L'Expédition
du Fort King est le portrait
le plus terrifiant d'une ordure, d'un salaud que l'on puisse voir au
cinéma. Un homme intransigeant pour qui seul le règlement compte,
il ne vit que pour ça et exige que tout le monde ne vive que pour
ça, la discipline, la loi et les ordres. Cet homme est un militaire,
bien évidemment, à l'apparence banale, au corps anecdotique et dont
on ne découvrira pas tout de suite le visage. En comparaison de la
grande taille, de la force et de la prestance de Lance Caldwell (Rock
Hudson), le major que Budd Boetticher montre assis et de dos pue la
mesquinerie. Le Major Degan (Richard Carlson) exige que Caldwell,
officier de l'armée américaine, sorte de la pièce et n'en revienne
qu'une fois son uniforme propre et sans poussière. Lance Caldwell
s'était pourtant pressé de venir saluer son supérieur
hiérarchique, mais Degan est intransigeant avec les tenues, peu
importe qu'il fasse chaud, que les soldats triment ou que les
éléments salissent, les uniformes doivent être impeccables.
Caldwell
n'a rien contre la discipline et l'ordre, il ne discute pas les
ordres d'un plus haut gradé, mais il n'en pense pas moins. En
revanche, l'officier est terriblement déconcerté de la réalité de
la mission pour laquelle il est assigné. Le film de Budd Boetticher
se déroule en 1835 en Floride. Le gouvernement fédéral décide
d'appliquer ses lois racistes et d'expulser les Américains Natifs,
les Seminoles, Indiens pacifiques vivant dans les marais. Degan ne
veut pas seulement les expulser, il envisage de les tuer, de les
exterminer jusqu'au dernier. Il ne s'en cache pas. Le regard sans
pitié, il semble jouir d'avance de pouvoir les abattre.
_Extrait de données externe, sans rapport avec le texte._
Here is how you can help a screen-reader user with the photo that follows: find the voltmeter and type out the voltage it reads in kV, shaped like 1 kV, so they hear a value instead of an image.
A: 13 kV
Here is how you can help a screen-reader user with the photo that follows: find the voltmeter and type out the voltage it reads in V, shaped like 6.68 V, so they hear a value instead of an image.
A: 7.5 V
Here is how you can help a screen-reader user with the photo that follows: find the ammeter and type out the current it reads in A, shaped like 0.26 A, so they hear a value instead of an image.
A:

Degan les
accuse de tous les mots, notamment d'avoir volé des chevaux de
l'armée. « Les Indiens des marais ne sont pas différents des
Indiens des bois. » Caldwell comprend vite, après une
discussion avec le sergent Magruder (Lee Marvin) que derrière cette
haine viscérale et brutale se cache un secret, un échec militaire
du major Degan qui souhaite poursuivre sa carrière avec un fait de
gloire, ou ce qu'il entend comme tel. Il entreprend un expédition à
travers les marais où les soldats vont souffrir et certains mourir,
sans que cela ne crée de dilemme pour le major.
Seulement
voilà, Lance Caldwell est du coin, c'est d'ailleurs pour cela qu'il
a été mandaté. Il connaît les Seminoles et doit discuter avec eux
pour signer un traité. Sur place, après 5 ans d'armée, Lance
retrouve son amour de jeunesse, la sémillante Revere (Barbara Hale).
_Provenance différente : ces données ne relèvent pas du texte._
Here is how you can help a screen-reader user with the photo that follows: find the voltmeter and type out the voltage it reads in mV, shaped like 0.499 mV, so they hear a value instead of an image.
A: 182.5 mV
Mais tout a changé et Revere aime désormais le meilleur ami de
Lance, John. Il se trouve que ce dernier est un métis, il est à
moitié peau-rouge et il est maintenant Osceala, le chef des
Seminoles. Anthony Quinn, habitué à ces rôles de métis, incarne
un chef Indien coincé entre deux cultures, tiraillé par les
querelles de sa tribu dont certains membres veulent faire la guerre à
Degan. Budd Boetticher est du côté de Lance et Osceala, il est pour
la paix, et le film le proclame haut et fort tout en créant un
suspense intense. Le film s'ouvre sur un procès où Lance est accusé
de trahison, il raconte à ses accusateurs et aux juges ce qu'il
s'est passé. L'Expédition du
Fort King se lance dans un
long flash-back pour établir la vérité et se termine sur le
verdict du procès. Budd Boetticher laisse un film très fort,
souvent éprouvant devant l'injustice à laquelle fait face Lance et
révoltant devant l'ignominie des militaires. J'imagine qu'en 1953,
il en fallait du courage pour affirmer que l'édification des
Etats-Unis s'est fait sur de tels actes.